La disfagia consiste en tener dolor o dificultades graves al tragar. El sufrimiento que causa podría ser aliviado si la sociedad le prestara la atención suficiente
YA LO DIJO León Tolstói en el celebérrimo comienzo de su novela Anna Karenina: “Todas las familias felices se parecen unas a otras; pero cada familia infeliz tiene un motivo especial para sentirse desgraciada”. Muy cierto; la dicha es un estallido de plenitud y de armonía bastante semejante para todos. Pero la pena es tremendamente creativa y puede devorarte de distintas maneras. La desgracia tiene muchas formas y a menudo dependen del contexto. Quiero decir que hay algunas tragedias que una mayor sensibilidad social podría corregir o paliar. Como, por ejemplo, el terrible dolor psíquico, que se incrementa con el rechazo a quienes sufren dolencias mentales. O las enfermedades raras que no consiguen fondos suficientes para que se investigue su curación (por cierto: conmovedor el libro Mi hijo, mi maestro, de Isabel Gemio, madre de un niño que padece la cruel distrofia muscular). O personas en riesgo de exclusión que además son despreciadas y ninguneadas por su entorno, como la gente sin techo, las prostitutas o los ciudadanos con escasos recursos, víctimas de ese nuevo fenómeno del odio a los pobres, la aporofobia, que ha definido lúcidamente la filósofa Adela Cortina.

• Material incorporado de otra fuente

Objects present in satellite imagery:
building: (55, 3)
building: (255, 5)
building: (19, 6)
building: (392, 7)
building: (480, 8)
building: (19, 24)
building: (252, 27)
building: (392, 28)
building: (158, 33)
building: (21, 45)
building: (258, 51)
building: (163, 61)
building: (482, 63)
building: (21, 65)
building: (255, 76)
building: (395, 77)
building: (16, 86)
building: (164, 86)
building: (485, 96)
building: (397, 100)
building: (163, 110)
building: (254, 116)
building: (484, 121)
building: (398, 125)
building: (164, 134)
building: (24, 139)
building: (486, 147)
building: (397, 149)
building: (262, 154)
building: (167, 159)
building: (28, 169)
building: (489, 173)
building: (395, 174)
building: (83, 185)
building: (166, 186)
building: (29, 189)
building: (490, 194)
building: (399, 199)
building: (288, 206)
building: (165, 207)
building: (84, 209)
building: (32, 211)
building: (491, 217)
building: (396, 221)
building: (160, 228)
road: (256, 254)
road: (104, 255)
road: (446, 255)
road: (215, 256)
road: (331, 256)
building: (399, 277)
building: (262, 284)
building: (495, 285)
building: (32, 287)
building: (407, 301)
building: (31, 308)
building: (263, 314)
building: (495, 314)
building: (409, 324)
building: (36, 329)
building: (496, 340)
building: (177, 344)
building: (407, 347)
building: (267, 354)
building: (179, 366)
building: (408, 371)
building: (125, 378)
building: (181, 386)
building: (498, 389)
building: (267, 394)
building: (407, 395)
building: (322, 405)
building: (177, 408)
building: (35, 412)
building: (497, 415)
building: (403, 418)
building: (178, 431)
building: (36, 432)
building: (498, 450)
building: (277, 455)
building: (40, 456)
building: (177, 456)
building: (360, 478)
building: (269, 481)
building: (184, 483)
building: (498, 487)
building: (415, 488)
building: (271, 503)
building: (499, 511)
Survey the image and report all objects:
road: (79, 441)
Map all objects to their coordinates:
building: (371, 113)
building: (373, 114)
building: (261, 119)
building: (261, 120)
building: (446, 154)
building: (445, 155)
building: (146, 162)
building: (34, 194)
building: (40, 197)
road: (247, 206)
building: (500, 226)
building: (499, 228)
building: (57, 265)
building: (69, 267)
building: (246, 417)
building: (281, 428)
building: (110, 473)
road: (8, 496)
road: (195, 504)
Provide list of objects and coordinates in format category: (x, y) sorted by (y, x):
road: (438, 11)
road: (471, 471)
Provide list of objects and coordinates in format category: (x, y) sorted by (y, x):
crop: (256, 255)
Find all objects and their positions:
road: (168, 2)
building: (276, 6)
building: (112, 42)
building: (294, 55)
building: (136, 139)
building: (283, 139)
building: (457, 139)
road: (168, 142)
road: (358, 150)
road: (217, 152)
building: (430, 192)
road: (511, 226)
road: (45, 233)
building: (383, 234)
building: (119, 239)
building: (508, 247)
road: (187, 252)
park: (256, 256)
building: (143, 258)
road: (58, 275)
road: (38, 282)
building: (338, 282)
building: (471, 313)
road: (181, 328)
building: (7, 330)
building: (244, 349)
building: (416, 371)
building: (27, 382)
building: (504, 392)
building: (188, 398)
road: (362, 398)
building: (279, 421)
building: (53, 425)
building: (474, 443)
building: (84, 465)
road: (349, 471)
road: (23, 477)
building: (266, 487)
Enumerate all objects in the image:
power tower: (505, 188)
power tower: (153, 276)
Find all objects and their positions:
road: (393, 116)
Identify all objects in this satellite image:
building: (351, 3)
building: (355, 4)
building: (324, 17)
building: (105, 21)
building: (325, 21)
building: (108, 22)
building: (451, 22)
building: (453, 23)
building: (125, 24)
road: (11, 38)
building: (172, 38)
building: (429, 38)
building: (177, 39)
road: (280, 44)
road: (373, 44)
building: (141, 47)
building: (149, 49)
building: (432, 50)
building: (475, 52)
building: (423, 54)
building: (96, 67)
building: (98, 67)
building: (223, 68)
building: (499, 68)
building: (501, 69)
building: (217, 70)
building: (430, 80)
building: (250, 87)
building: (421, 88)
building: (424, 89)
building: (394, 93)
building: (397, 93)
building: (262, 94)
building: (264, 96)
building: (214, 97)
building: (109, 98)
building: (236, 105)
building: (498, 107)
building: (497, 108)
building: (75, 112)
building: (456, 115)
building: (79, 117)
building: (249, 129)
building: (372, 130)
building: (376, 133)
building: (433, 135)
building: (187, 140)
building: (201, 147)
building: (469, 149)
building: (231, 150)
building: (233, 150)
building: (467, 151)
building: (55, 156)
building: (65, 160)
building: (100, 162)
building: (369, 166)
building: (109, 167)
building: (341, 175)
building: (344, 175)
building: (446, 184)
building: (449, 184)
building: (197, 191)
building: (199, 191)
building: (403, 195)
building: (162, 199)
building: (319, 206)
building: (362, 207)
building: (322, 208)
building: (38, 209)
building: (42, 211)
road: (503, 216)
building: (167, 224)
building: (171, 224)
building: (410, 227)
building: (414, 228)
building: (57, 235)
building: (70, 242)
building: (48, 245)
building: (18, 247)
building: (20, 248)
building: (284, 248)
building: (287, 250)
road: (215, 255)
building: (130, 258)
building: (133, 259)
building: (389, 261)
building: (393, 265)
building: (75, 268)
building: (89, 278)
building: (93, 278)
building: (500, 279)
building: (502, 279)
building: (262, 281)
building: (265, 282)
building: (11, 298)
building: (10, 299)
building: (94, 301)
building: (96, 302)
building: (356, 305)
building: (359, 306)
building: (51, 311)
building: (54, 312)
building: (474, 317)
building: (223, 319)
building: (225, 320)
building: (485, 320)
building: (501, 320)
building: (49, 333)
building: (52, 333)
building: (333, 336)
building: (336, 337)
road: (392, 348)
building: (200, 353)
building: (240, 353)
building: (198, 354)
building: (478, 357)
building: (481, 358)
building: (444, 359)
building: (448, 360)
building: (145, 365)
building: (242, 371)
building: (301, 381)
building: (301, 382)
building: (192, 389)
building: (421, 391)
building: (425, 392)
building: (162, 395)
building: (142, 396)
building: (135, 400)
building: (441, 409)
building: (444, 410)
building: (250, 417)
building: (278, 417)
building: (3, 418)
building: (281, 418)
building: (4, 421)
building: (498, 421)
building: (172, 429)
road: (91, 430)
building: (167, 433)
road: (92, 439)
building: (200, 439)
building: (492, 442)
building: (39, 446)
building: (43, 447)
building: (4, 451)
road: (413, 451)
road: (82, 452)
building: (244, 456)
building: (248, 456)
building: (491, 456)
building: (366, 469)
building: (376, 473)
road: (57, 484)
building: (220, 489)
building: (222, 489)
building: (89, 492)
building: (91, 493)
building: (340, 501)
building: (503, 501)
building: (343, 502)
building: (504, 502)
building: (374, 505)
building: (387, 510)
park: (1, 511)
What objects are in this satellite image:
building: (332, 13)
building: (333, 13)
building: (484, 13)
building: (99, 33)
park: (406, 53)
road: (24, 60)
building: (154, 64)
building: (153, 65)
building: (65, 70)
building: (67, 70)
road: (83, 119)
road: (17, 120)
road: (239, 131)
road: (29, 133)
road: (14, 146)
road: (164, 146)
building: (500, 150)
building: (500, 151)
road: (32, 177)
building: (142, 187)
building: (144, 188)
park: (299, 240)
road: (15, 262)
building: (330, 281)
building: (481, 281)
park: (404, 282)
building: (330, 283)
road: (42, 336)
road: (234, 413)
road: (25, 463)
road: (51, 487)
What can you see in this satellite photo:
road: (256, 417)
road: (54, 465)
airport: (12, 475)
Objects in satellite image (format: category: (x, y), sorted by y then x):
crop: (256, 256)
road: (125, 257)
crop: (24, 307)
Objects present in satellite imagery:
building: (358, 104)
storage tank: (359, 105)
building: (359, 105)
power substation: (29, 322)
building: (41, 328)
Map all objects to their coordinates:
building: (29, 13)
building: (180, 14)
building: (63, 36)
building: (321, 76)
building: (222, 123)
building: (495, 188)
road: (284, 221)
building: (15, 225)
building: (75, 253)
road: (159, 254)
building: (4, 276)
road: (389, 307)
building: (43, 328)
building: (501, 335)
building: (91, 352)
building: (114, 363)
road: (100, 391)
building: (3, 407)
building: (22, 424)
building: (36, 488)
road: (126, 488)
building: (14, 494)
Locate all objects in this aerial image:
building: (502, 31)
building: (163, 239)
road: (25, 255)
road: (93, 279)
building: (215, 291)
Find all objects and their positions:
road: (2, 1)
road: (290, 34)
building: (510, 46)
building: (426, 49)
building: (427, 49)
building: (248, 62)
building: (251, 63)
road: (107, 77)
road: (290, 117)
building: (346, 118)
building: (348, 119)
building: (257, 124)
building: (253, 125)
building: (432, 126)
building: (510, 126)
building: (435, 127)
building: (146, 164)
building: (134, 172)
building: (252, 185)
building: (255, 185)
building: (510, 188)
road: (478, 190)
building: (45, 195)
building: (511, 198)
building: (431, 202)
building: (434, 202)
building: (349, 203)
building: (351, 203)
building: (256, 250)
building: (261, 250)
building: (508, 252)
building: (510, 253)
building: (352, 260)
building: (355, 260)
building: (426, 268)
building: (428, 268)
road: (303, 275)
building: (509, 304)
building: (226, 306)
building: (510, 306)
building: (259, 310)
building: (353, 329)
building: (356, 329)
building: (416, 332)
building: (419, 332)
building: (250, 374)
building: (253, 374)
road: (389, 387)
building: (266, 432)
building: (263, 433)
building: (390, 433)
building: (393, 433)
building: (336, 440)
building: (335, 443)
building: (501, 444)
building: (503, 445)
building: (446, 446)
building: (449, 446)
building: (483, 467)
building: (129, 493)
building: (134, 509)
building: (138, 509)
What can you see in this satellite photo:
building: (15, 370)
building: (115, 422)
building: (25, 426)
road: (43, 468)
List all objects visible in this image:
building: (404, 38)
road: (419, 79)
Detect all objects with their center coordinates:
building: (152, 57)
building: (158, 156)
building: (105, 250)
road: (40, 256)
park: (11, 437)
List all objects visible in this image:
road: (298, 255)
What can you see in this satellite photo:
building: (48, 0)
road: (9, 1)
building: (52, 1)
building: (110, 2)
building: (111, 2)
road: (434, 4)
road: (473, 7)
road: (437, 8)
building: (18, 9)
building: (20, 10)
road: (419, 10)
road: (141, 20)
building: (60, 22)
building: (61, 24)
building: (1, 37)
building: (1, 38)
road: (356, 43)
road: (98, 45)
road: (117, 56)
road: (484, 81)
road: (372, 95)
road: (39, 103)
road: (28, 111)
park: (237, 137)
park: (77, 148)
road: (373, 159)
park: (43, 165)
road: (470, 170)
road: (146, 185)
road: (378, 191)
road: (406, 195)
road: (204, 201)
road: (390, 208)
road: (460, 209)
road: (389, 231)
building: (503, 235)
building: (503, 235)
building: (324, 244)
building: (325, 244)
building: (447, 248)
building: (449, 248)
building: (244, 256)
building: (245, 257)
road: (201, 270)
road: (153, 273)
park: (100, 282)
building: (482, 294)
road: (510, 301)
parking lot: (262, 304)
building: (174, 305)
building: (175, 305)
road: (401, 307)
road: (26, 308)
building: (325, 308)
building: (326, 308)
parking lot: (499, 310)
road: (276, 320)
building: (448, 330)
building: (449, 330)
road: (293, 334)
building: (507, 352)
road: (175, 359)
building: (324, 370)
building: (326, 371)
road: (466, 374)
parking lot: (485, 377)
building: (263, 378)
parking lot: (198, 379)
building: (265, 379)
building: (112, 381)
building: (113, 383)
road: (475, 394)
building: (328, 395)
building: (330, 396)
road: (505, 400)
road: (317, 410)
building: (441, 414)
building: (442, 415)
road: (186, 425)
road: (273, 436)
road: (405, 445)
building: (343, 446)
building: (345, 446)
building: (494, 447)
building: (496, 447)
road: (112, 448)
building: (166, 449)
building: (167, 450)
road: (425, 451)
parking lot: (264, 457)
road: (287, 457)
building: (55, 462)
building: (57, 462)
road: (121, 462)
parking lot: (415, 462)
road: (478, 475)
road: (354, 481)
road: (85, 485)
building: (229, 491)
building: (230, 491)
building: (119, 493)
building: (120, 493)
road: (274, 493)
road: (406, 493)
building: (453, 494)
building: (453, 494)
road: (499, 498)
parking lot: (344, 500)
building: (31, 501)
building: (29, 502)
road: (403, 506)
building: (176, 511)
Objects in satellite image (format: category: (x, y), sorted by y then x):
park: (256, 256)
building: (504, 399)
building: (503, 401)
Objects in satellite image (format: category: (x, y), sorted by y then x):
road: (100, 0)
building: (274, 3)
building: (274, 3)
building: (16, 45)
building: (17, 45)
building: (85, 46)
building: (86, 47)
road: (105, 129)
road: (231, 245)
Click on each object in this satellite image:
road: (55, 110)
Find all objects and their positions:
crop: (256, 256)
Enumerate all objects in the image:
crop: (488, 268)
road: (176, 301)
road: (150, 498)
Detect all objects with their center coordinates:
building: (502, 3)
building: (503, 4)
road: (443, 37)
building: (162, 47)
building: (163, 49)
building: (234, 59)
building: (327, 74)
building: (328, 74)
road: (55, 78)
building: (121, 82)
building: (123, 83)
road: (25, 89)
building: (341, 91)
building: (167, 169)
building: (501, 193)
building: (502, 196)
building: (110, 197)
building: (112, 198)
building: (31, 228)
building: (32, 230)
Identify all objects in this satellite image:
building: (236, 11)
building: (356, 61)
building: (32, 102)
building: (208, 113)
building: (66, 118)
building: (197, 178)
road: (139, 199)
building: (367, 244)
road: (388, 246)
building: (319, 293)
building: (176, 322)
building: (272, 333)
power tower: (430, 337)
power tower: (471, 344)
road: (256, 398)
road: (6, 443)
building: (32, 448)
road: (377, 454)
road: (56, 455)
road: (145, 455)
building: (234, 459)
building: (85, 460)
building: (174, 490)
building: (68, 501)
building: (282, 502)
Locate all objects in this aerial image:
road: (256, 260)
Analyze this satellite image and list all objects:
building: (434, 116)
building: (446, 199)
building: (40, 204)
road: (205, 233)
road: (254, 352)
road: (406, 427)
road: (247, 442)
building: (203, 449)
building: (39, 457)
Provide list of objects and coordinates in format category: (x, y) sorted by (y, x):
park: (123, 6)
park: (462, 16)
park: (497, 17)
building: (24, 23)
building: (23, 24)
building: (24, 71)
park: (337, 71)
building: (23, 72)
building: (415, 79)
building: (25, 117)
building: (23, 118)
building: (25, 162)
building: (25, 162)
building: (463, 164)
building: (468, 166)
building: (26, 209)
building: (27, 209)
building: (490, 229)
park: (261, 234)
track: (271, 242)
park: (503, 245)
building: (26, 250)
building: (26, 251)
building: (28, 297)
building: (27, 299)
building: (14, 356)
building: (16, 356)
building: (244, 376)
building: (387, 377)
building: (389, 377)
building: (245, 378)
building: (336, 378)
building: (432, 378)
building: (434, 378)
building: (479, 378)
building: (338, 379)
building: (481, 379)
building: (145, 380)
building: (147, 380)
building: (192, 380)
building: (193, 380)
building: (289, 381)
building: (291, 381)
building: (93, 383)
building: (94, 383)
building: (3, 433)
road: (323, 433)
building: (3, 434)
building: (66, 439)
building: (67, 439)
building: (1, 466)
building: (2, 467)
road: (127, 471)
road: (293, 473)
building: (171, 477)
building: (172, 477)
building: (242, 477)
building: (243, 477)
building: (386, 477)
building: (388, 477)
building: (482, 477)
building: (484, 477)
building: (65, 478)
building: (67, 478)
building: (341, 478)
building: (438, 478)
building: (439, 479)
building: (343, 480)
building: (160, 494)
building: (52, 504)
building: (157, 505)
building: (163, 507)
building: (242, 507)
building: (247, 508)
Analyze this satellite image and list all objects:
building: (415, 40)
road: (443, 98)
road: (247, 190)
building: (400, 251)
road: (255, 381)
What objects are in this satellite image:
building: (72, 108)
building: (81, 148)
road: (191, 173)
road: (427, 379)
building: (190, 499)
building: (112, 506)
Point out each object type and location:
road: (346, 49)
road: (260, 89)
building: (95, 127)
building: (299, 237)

Todas estas reflexiones vienen al hilo de un problema del que me ha informado la presidenta de la Sociedad Médica Española de Foniatría, María Bielsa Corrochano. Se trata de una tragedia muy común, de un terrible sufrimiento que podría ser aliviado de forma sustancial si la sociedad le prestara la atención suficiente. Me refiero a la disfagia, que consiste en tener dolor o dificultades graves al tragar que provocan el rechazo a comer y otras complicaciones como atragantamientos, tos, neumonías o desnutriciones que llegan a causar la muerte. Los tumores de cabeza y cuello tienen una supervivencia muy alta, más del 75%, pero en muchos de ellos (entre el 38% y el 50%) la quimio y la radio provocan disfagia. Tener que alimentarte con exasperante lentitud por medio de una asquerosa papilla marrón se convierte en una tortura; aísla a los enfermos, que no salen de casa y terminan renegando de su supervivencia. Y no son sólo los pacientes oncológicos quienes sufren este mal: también puede aparecer tras un ictus (del 37% al 78%), con el párkinson y el alzhéimer (hasta un 85% en fases avanzadas) y, por añadidura, en la vejez: en ancianos institucionalizados, más del 50%.
Pues bien, pese a esta prevalencia y este martirio, dice la doctora Bielsa, “la disfagia está infradiagnosticada y poco reconocida por la sociedad y por los responsables de la sanidad, ya que se considera un síntoma y no una entidad en sí misma. En pocos hospitales hay un protocolo para prevenir disfagia en pacientes vulnerables, ni siquiera en consultas de neurología, y menos, por supuesto, en residencias de ancianos”. El horror, en fin. Y un horror, además, estúpidamente innecesario, porque hay formas fáciles y baratas de mejorar su calidad de vida.
Ayer sábado acabó en Talavera de la Reina el XXIV Congreso Nacional de la Sociedad Médica Española de Foniatría, que ha estado centrado, precisamente, en la disfagia y sus posibles alivios. “La cocina está de moda y existen numerosos productos, espesantes, gelatinas, espumas, aires, que permiten tragar sin riesgo”, explica Bielsa Corrochano: “Además, la comida puede ser atractiva en olor, sabor y presentación sabiendo cómo elaborarla”. En el congreso se presentó el libro de recetas ¿Y qué como?, publicado por la Asociación Española de Pacientes de Cáncer de Cabeza y Cuello, y se hicieron talleres de cocina con el chef talaverano Carlos Maldonado para crear menús atractivos y seguros que los pacientes puedan comer en un restaurante, igual que un celiaco o un vegetariano.
Es un tema terrible, lo sé, y un problema cruel del que yo no era consciente, pese a su notable incidencia. Al final, lo más importante es el conocimiento: “Hay que sensibilizar a los pacientes y a las familias para que reconozcan los síntomas y al personal sanitario para que lo prevenga y atienda adecuadamente”. Hay desgracias así, capciosas y escondidas. Qué maravilla que existan estos médicos de la Sociedad de Foniatría, que no se resignan a la invisibilidad y nos abren los ojos.